[Stored records]
-------

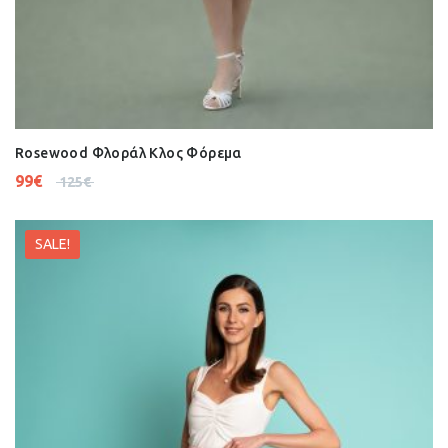
Rosewood Φλοράλ Κλος Φόρεμα
99
€
125
€
SALE!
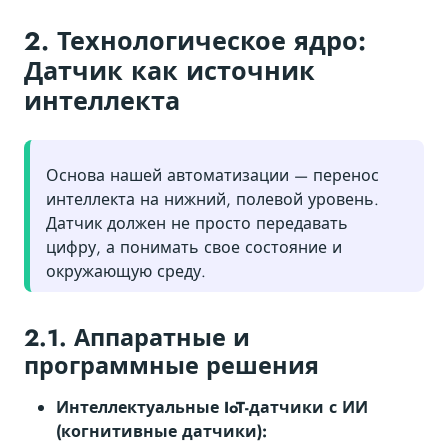
2. Технологическое ядро:
Датчик как источник
интеллекта
Основа нашей автоматизации — перенос
интеллекта на нижний, полевой уровень.
Датчик должен не просто передавать
цифру, а понимать свое состояние и
окружающую среду.
2.1. Аппаратные и
программные решения
Интеллектуальные IoT-датчики с ИИ
(когнитивные датчики):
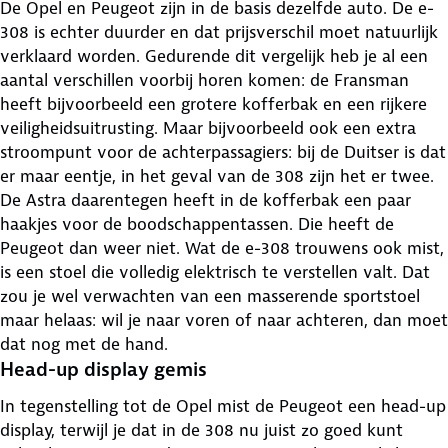
De Opel en Peugeot zijn in de basis dezelfde auto. De e-
308 is echter duurder en dat prijsverschil moet natuurlijk
verklaard worden. Gedurende dit vergelijk heb je al een
aantal verschillen voorbij horen komen: de Fransman
heeft bijvoorbeeld een grotere kofferbak en een rijkere
veiligheidsuitrusting. Maar bijvoorbeeld ook een extra
stroompunt voor de achterpassagiers: bij de Duitser is dat
er maar eentje, in het geval van de 308 zijn het er twee.
De Astra daarentegen heeft in de kofferbak een paar
haakjes voor de boodschappentassen. Die heeft de
Peugeot dan weer niet. Wat de e-308 trouwens ook mist,
is een stoel die volledig elektrisch te verstellen valt. Dat
zou je wel verwachten van een masserende sportstoel
maar helaas: wil je naar voren of naar achteren, dan moet
dat nog met de hand.
Head-up display gemis
In tegenstelling tot de Opel mist de Peugeot een head-up
display, terwijl je dat in de 308 nu juist zo goed kunt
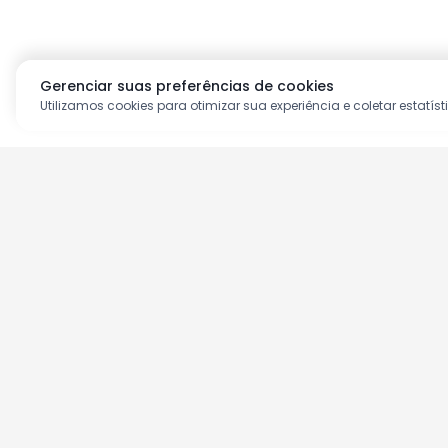
Gerenciar suas preferências de cookies
Utilizamos cookies para otimizar sua experiência e coletar estatíst
Aproveite as nossas prom
Cadastre seu e-mail e receba ofertas ex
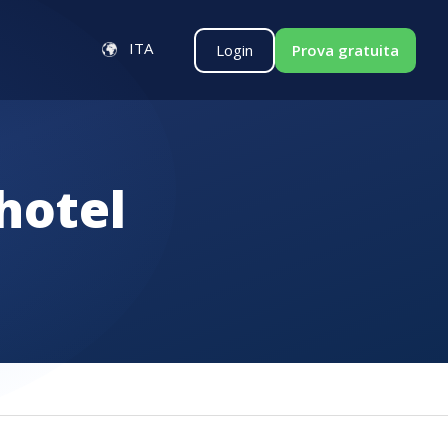
ITA
Login
Prova gratuita
hotel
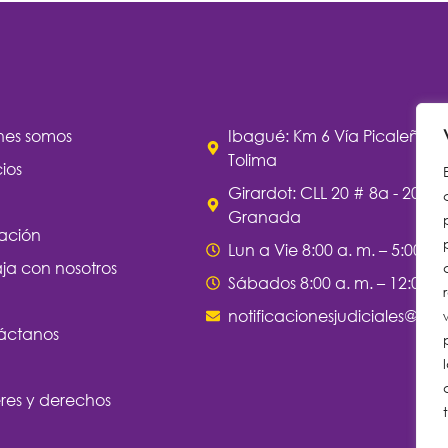
nes somos
Ibagué: Km 6 Vía Picaleña -
Tolima
cios
Girardot: CLL 20 # 8a - 20, Ba
Granada
ación
Lun a Vie 8:00 a. m. – 5:00 p.
ja con nosotros
Sábados 8:00 a. m. – 12:00 m
notificacionesjudiciales@clin
áctanos
res y derechos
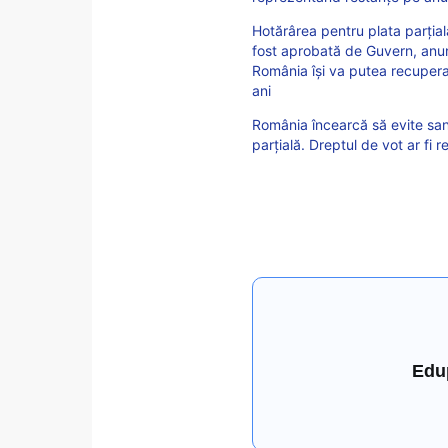
Hotărârea pentru plata parțial
fost aprobată de Guvern, anunț
România își va putea recupera
ani
România încearcă să evite san
parțială. Dreptul de vot ar fi
Edu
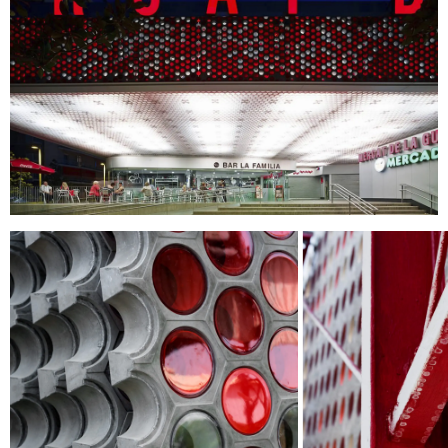
HE LLEGIT I ACCEPTO
LA POLÍTICA DE
PRIVACITAT
.
ENVIA
WE ARE MOLINS
GO TO CORPORATE SITE
CERTIFICATS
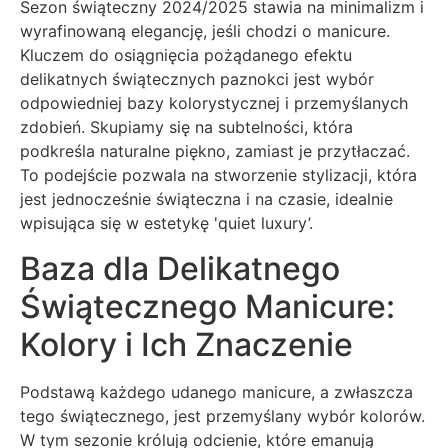
Sezon świąteczny 2024/2025 stawia na minimalizm i
wyrafinowaną elegancję, jeśli chodzi o manicure.
Kluczem do osiągnięcia pożądanego efektu
delikatnych świątecznych paznokci jest wybór
odpowiedniej bazy kolorystycznej i przemyślanych
zdobień. Skupiamy się na subtelności, która
podkreśla naturalne piękno, zamiast je przytłaczać.
To podejście pozwala na stworzenie stylizacji, która
jest jednocześnie świąteczna i na czasie, idealnie
wpisująca się w estetykę 'quiet luxury’.
Baza dla Delikatnego
Świątecznego Manicure:
Kolory i Ich Znaczenie
Podstawą każdego udanego manicure, a zwłaszcza
tego świątecznego, jest przemyślany wybór kolorów.
W tym sezonie królują odcienie, które emanują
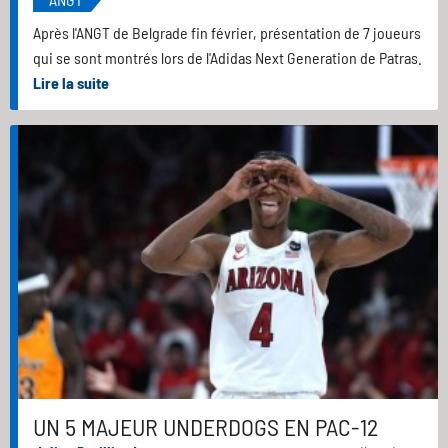
Après l'ANGT de Belgrade fin février, présentation de 7 joueurs
qui se sont montrés lors de l'Adidas Next Generation de Patras.
Lire la suite
UN 5 MAJEUR UNDERDOGS EN PAC-12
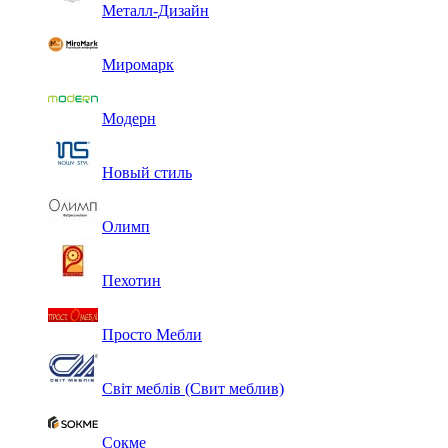
Металл-Дизайн
Миромарк
Модерн
Новый стиль
Олимп
Пехотин
Просто Мебли
Світ меблів (Свит меблив)
Сокме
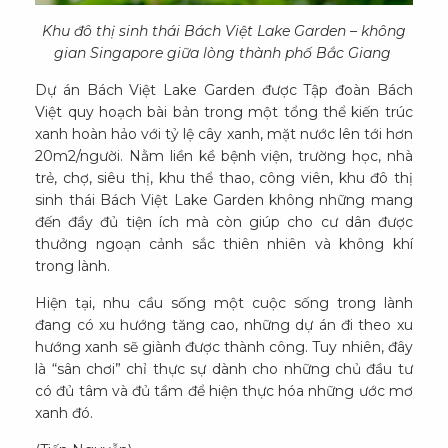
Khu đô thị sinh thái Bách Việt Lake Garden – không
gian Singapore giữa lòng thành phố Bắc Giang
Dự án Bách Việt Lake Garden được Tập đoàn Bách
Việt quy hoạch bài bản trong một tổng thể kiến trúc
xanh hoàn hảo với tỷ lệ cây xanh, mặt nước lên tới hơn
20m2/người. Nằm liền kề bệnh viện, trường học, nhà
trẻ, chợ, siêu thị, khu thể thao, công viên, khu đô thị
sinh thái Bách Việt Lake Garden không những mang
đến đầy đủ tiện ích mà còn giúp cho cư dân được
thưởng ngoạn cảnh sắc thiên nhiên và không khí
trong lành.
Hiện tại, nhu cầu sống một cuộc sống trong lành
đang có xu hướng tăng cao, những dự án đi theo xu
hướng xanh sẽ giành được thành công. Tuy nhiên, đây
là “sân chơi” chỉ thực sự dành cho những chủ đầu tư
có đủ tâm và đủ tầm để hiện thực hóa những ước mơ
xanh đó.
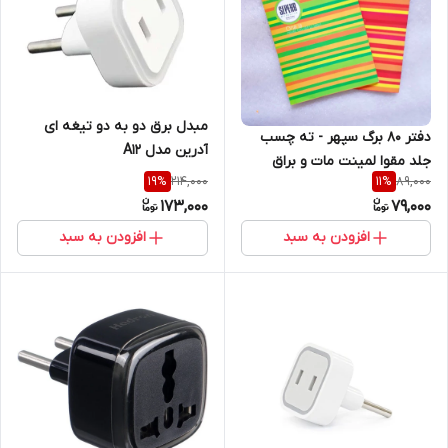
مبدل برق دو به دو تیغه ای
دفتر 80 برگ سپهر - ته چسب
آدرین مدل A12
جلد مقوا لمینت مات و براق
214,000
89,000
19
%
11
%
173,000
79,000
افزودن به سبد
افزودن به سبد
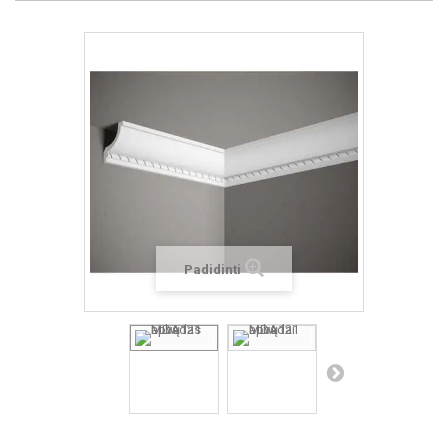
Padidinti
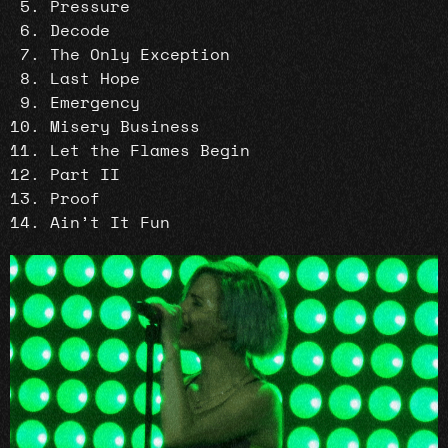
Pressure
Decode
The Only Exception
Last Hope
Emergency
Misery Business
Let the Flames Begin
Part II
Proof
Ain’t It Fun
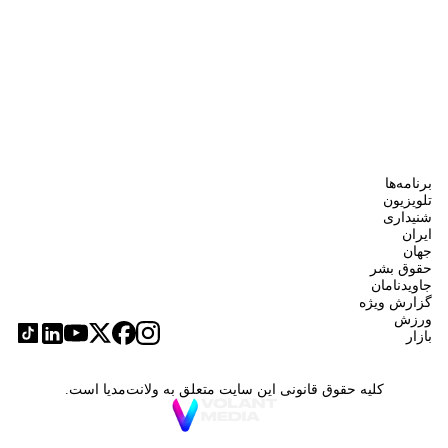
برنامه‌ها
تلویزیون
شنیداری
ایران
جهان
حقوق بشر
جاویدنامان
گزارش ویژه
ورزش
بازار
کلیه حقوق قانونی این سایت متعلق به ولانت‌مدیا است.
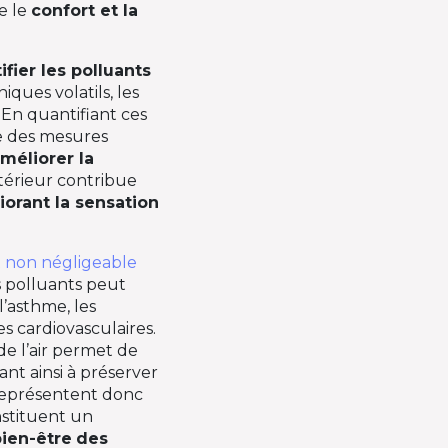
e le
confort et la
ifier les polluants
iques volatils, les
. En quantifiant ces
ce des mesures
méliorer la
ntérieur contribue
iorant la sensation
 non négligeable
s polluants peut
’asthme, les
ies cardiovasculaires.
de l’air permet de
ant ainsi à préserver
 représentent donc
nstituent un
bien-être
des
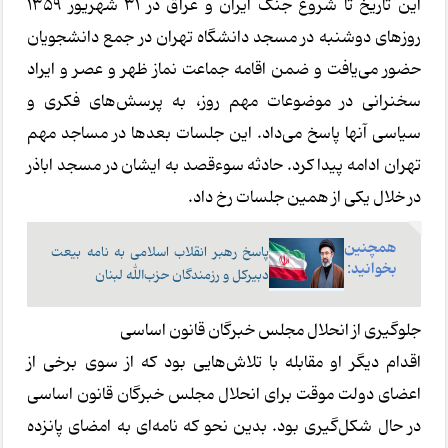
این تاریخ تا شروع جنگ ایران و عراق در ۳۱ شهریور ۱۳۵۹
روزهای دوشنبه در مسجد دانشگاه تهران در جمع دانشجویان
حضور می‌یافت و ضمن اقامه جماعت نماز ظهر و عصر و ایراد
سخنرانی در موضوعات مهم روز، به پرسش‌های فکری و
سیاسی آنها پاسخ می‌داد. این جلسات بعدها در مساجد مهم
تهران ادامه پیدا کرد. حادثه سوءقصد به ایشان در مسجد اباذر
در خلال یکی از همین جلسات رخ داد.
همچنین
پاسخ رهبر انقلاب اسلامی به نامه بیعت
بخوانید:
دبیرکل و رزمندگان حزب‌الله لبنان
جلوگیری از انحلال مجلس خبرگان قانون اساسی
اقدام دیگر او مقابله با تلاش‌هایی بود که از سوی برخی از
اعضای دولت موقت برای انحلال مجلس خبرگان قانون اساسی
در حال شکل‌گیری بود. بدین نحو که نامه‌ای به امضای پانزده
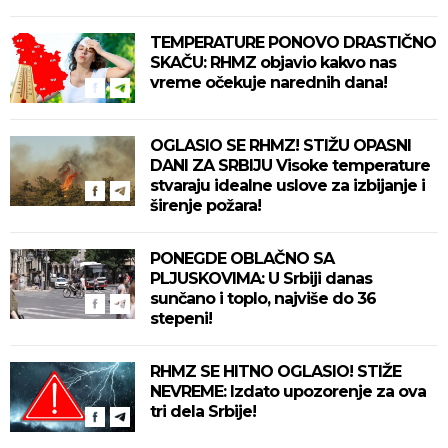
TEMPERATURE PONOVO DRASTIČNO
SKAČU: RHMZ objavio kakvo nas
vreme očekuje narednih dana!
OGLASIO SE RHMZ! STIŽU OPASNI
DANI ZA SRBIJU Visoke temperature
stvaraju idealne uslove za izbijanje i
širenje požara!
PONEGDE OBLAČNO SA
PLJUSKOVIMA: U Srbiji danas
sunčano i toplo, najviše do 36
stepeni!
RHMZ SE HITNO OGLASIO! STIŽE
NEVREME: Izdato upozorenje za ova
tri dela Srbije!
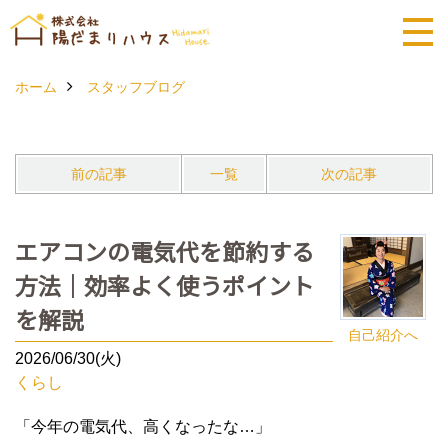
ホーム
スタッフブログ
前の記事
一覧
次の記事
エアコンの電気代を節約する
方法｜効率よく使うポイント
を解説
自己紹介へ
2026/06/30(火)
くらし
「今年の電気代、高くなったな…」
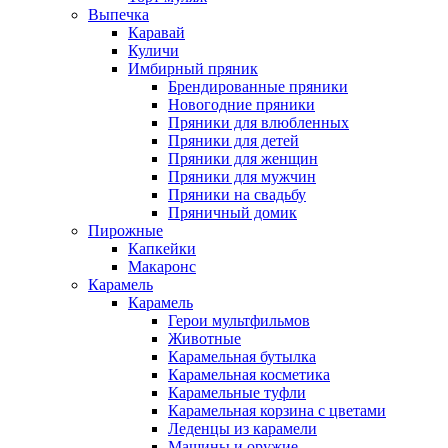
Выпечка
Каравай
Куличи
Имбирный пряник
Брендированные пряники
Новогодние пряники
Пряники для влюбленных
Пряники для детей
Пряники для женщин
Пряники для мужчин
Пряники на свадьбу
Пряничный домик
Пирожные
Капкейки
Макаронс
Карамель
Карамель
Герои мультфильмов
Животные
Карамельная бутылка
Карамельная косметика
Карамельные туфли
Карамельная корзина с цветами
Леденцы из карамели
Машины и оружие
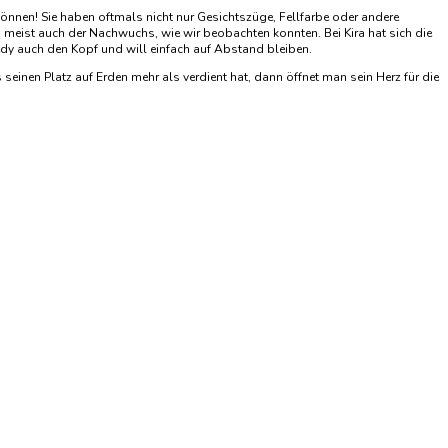
n können! Sie haben oftmals nicht nur Gesichtszüge, Fellfarbe oder andere
meist auch der Nachwuchs, wie wir beobachten konnten. Bei Kira hat sich die
edy auch den Kopf und will einfach auf Abstand bleiben.
seinen Platz auf Erden mehr als verdient hat, dann öffnet man sein Herz für die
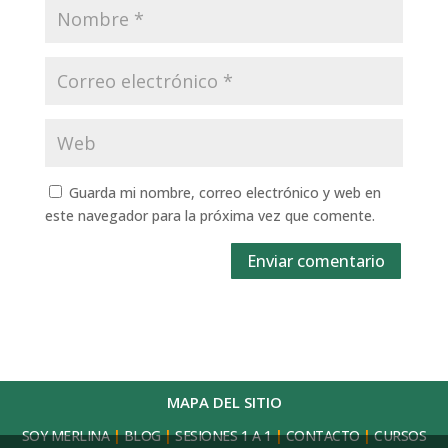
Guarda mi nombre, correo electrónico y web en
este navegador para la próxima vez que comente.
Enviar comentario
MAPA DEL SITIO
SOY MERLINA
|
BLOG
|
SESIONES 1 A 1
|
CONTACTO
|
CURSOS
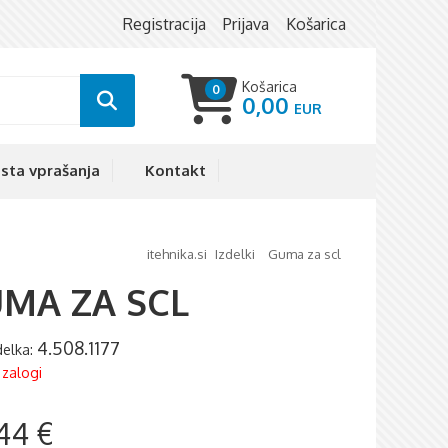
Registracija
Prijava
Košarica
Košarica
0
0,00
sta vprašanja
Kontakt
itehnika.si
izdelki
guma za scl
MA ZA SCL
4.508.1177
zdelka:
 zalogi
44 €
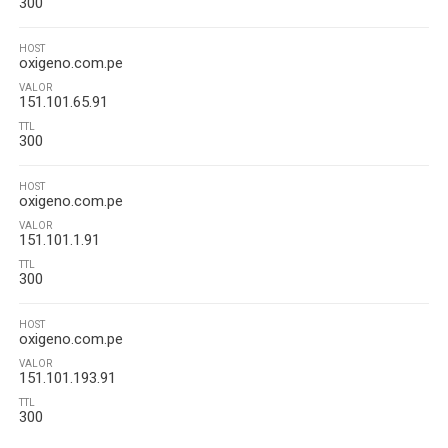
300
HOST
oxigeno.com.pe
VALOR
151.101.65.91
TTL
300
HOST
oxigeno.com.pe
VALOR
151.101.1.91
TTL
300
HOST
oxigeno.com.pe
VALOR
151.101.193.91
TTL
300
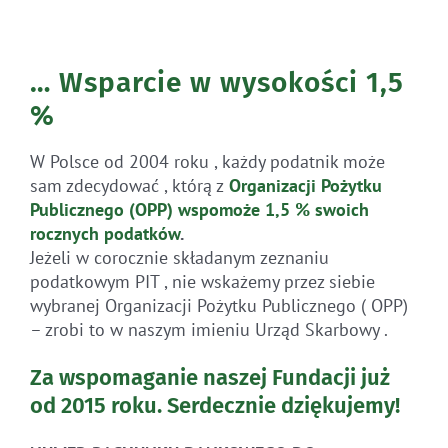
… Wsparcie w wysokości 1,5
%
W Polsce od 2004 roku , każdy podatnik może
sam zdecydować , którą z
Organizacji Pożytku
Publicznego (OPP)
wspomoże 1,5 % swoich
rocznych
podatków
.
Jeżeli w corocznie składanym zeznaniu
podatkowym PIT , nie wskażemy przez siebie
wybranej Organizacji Pożytku Publicznego ( OPP)
– zrobi to w naszym imieniu Urząd Skarbowy .
Za wspomaganie naszej Fundacji już
od 2015 roku.
Serdecznie dziękujemy!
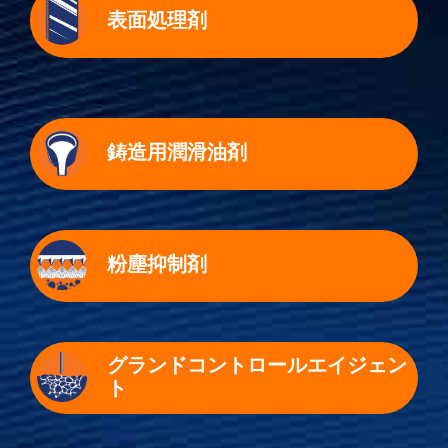
表面処理剤
鋳造用潤滑油剤
粉塵抑制剤
グランドコントロールエイジェン
ト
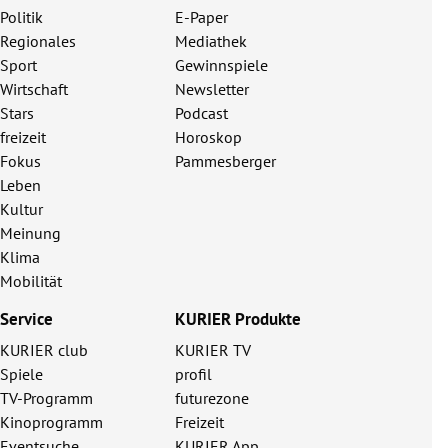
Politik
E-Paper
Regionales
Mediathek
Sport
Gewinnspiele
Wirtschaft
Newsletter
Stars
Podcast
freizeit
Horoskop
Fokus
Pammesberger
Leben
Kultur
Meinung
Klima
Mobilität
Service
KURIER Produkte
KURIER club
KURIER TV
Spiele
profil
TV-Programm
futurezone
Kinoprogramm
Freizeit
Eventsuche
KURIER App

-------

INSTRUCTION:
Turn the entries into a numbered list, starting at the line that has "مبدل برق دو به دو تیغه ای" and stopping after the line that has "Машины и оружие". Leave out blank lines and the picture markers.

YOUR RESPONSE:
1. مبدل برق دو به دو تیغه ای
2. دفتر 80 برگ سپهر - ته چسب
3. آدرین مدل A12
4. جلد مقوا لمینت مات و براق
5. 214,000
6. 89,000
7. 19
8. %
9. 11
10. %
11. 173,000
12. 79,000
13. افزودن به سبد
14. افزودن به سبد
15. Padidinti
16. Pressure
17. Decode
18. The Only Exception
19. Last Hope
20. Emergency
21. Misery Business
22. Let the Flames Begin
23. Part II
24. Proof
25. Ain’t It Fun
26. برنامه‌ها
27. تلویزیون
28. شنیداری
29. ایران
30. جهان
31. حقوق بشر
32. جاویدنامان
33. گزارش ویژه
34. ورزش
35. بازار
36. کلیه حقوق قانونی این سایت متعلق به ولانت‌مدیا است.
37. e le
38. confort et la
39. ifier les polluants
40. iques volatils, les
41. . En quantifiant ces
42. ce des mesures
43. méliorer la
44. ntérieur contribue
45. iorant la sensation
46.  non négligeable
47. s polluants peut
48. ’asthme, les
49. ies cardiovasculaires.
50. de l’air permet de
51. ant ainsi à préserver
52.  représentent donc
53. nstituent un
54. bien-être
55. des
56. این تاریخ تا شروع جنگ ایران و عراق در ۳۱ شهریور ۱۳۵۹
57. روزهای دوشنبه در مسجد دانشگاه تهران در جمع دانشجویان
58. حضور می‌یافت و ضمن اقامه جماعت نماز ظهر و عصر و ایراد
59. سخنرانی در موضوعات مهم روز، به پرسش‌های فکری و
60. سیاسی آنها پاسخ می‌داد. این جلسات بعدها در مساجد مهم
61. تهران ادامه پیدا کرد. حادثه سوءقصد به ایشان در مسجد اباذر
62. در خلال یکی از همین جلسات رخ داد.
63. همچنین
64. پاسخ رهبر انقلاب اسلامی به نامه بیعت
65. بخوانید:
66. دبیرکل و رزمندگان حزب‌الله لبنان
67. جلوگیری از انحلال مجلس خبرگان قانون اساسی
68. اقدام دیگر او مقابله با تلاش‌هایی بود که از سوی برخی از
69. اعضای دولت موقت برای انحلال مجلس خبرگان قانون اساسی
70. در حال شکل‌گیری بود. بدین نحو که نامه‌ای به امضای پانزده
71. TEMPERATURE PONOVO DRASTIČNO
72. SKAČU: RHMZ objavio kakvo nas
73. vreme očekuje narednih dana!
74. OGLASIO SE RHMZ! STIŽU OPASNI
75. DANI ZA SRBIJU Visoke temperature
76. stvaraju idealne uslove za izbijanje i
77. širenje požara!
78. PONEGDE OBLAČNO SA
79. PLJUSKOVIMA: U Srbiji danas
80. sunčano i toplo, najviše do 36
81. stepeni!
82. RHMZ SE HITNO OGLASIO! STIŽE
83. NEVREME: Izdato upozorenje za ova
84. tri dela Srbije!
85. ホーム
86. スタッフブログ
87. 前の記事
88. 一覧
89. 次の記事
90. エアコンの電気代を節約する
91. 方法｜効率よく使うポイント
92. を解説
93. 自己紹介へ
94. 2026/06/30(火)
95. くらし
96. 「今年の電気代、高くなったな…」
97. Выпечка
98. Каравай
99. Куличи
100. Имбирный пряник
101. Брендированные пряники
102. Новогодние пряники
103. Пряники для влюбленных
104. Пряники для детей
105. Пряники для женщин
106. Пряники для мужчин
107. Пряники на свадьбу
108. Пряничный домик
109. Пирожные
110. Капкейки
111. Макаронс
112. Карамель
113. Карамель
114. Герои мультфильмов
115. Животные
116. Карамельная бутылка
117. Карамельная косметика
118. Карамельные туфли
119. Карамельная корзина с цветами
120. Леденцы из карамели
121. Машины и оружие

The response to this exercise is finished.